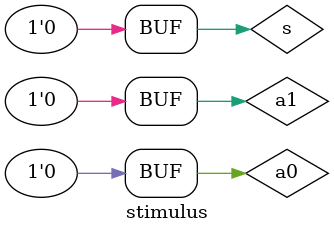
<source format=v>
`timescale 1ns / 1ps


module stimulus;

	// Inputs
	reg s;
	reg a1;
	reg a0;

	// Outputs
	wire t;

	// Instantiate the Unit Under Test (UUT)
	mux2to1 uut (
		.s(s), 
		.a1(a1), 
		.a0(a0), 
		.t(t)
	);

	initial begin
		// Initialize Inputs
		s = 0;
		a1 = 0;
		a0 = 0;

		// Wait 100 ns for global reset to finish
		#100;
        
		// Add stimulus here
      
	end
      
endmodule


</source>
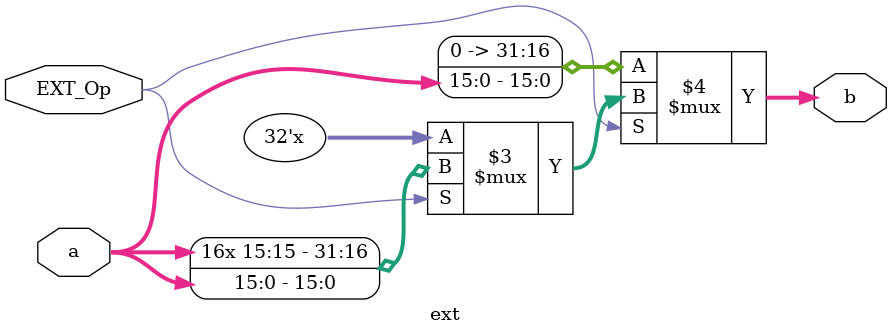
<source format=v>
`timescale 1ns / 1ps
module ext(
	 input  EXT_Op,
    input  [15:0] a,
    output [31:0] b
    );
	 
	assign b = (EXT_Op == 0) ? {16'b0, a} 		 :	// Zero Extend
				  (EXT_Op == 1) ? {{16{a[15]}}, a}:	// Sign Extend
										32'bx				 ;
endmodule

</source>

*What you have to do*: Transcribe all of the data above exactly; no picture belongs in the copy.

*Expected answer*:
<source format=v>
`timescale 1ns / 1ps


module stimulus;

	// Inputs
	reg s;
	reg a1;
	reg a0;

	// Outputs
	wire t;

	// Instantiate the Unit Under Test (UUT)
	mux2to1 uut (
		.s(s), 
		.a1(a1), 
		.a0(a0), 
		.t(t)
	);

	initial begin
		// Initialize Inputs
		s = 0;
		a1 = 0;
		a0 = 0;

		// Wait 100 ns for global reset to finish
		#100;
        
		// Add stimulus here
      
	end
      
endmodule


</source>
<source format=v>
`timescale 1ns / 1ps
module ext(
	 input  EXT_Op,
    input  [15:0] a,
    output [31:0] b
    );
	 
	assign b = (EXT_Op == 0) ? {16'b0, a} 		 :	// Zero Extend
				  (EXT_Op == 1) ? {{16{a[15]}}, a}:	// Sign Extend
										32'bx				 ;
endmodule

</source>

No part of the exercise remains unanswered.